Select from the data all lines with the word "cuenta".

#### Data under study
──────────────────────────────

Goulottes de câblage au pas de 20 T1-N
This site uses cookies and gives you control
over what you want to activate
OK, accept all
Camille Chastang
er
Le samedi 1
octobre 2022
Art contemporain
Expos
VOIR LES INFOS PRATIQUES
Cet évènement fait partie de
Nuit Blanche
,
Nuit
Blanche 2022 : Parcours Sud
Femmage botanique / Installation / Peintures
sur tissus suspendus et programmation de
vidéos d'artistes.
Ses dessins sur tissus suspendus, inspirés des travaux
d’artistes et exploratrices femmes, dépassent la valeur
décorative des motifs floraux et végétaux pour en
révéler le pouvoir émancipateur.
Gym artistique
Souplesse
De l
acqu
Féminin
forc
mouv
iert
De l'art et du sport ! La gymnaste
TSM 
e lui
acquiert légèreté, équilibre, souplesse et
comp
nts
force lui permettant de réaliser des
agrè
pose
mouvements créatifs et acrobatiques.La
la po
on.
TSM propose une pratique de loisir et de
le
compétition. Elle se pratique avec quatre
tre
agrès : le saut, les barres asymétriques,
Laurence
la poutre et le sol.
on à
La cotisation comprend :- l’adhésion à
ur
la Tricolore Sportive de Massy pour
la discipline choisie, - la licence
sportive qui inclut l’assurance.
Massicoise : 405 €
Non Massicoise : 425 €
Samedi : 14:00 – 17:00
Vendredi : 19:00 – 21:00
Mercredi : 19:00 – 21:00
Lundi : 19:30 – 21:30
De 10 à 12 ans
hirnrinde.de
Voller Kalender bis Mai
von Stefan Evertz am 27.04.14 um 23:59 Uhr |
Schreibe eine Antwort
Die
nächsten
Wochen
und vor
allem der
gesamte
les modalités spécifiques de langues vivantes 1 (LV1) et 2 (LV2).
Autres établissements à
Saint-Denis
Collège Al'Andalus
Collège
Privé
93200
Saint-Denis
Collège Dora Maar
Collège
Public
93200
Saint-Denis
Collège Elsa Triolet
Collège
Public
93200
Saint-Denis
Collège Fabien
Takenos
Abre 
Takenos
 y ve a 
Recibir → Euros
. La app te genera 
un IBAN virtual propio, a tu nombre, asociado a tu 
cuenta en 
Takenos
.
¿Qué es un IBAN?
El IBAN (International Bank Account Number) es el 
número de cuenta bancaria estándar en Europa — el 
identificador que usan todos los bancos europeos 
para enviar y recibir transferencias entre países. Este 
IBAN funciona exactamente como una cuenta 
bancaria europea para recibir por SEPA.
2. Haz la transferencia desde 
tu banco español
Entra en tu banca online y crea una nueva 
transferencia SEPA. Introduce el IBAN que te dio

──────────────────────────────

#### Problem solution
cuenta en 
número de cuenta bancaria estándar en Europa — el 
IBAN funciona exactamente como una cuenta 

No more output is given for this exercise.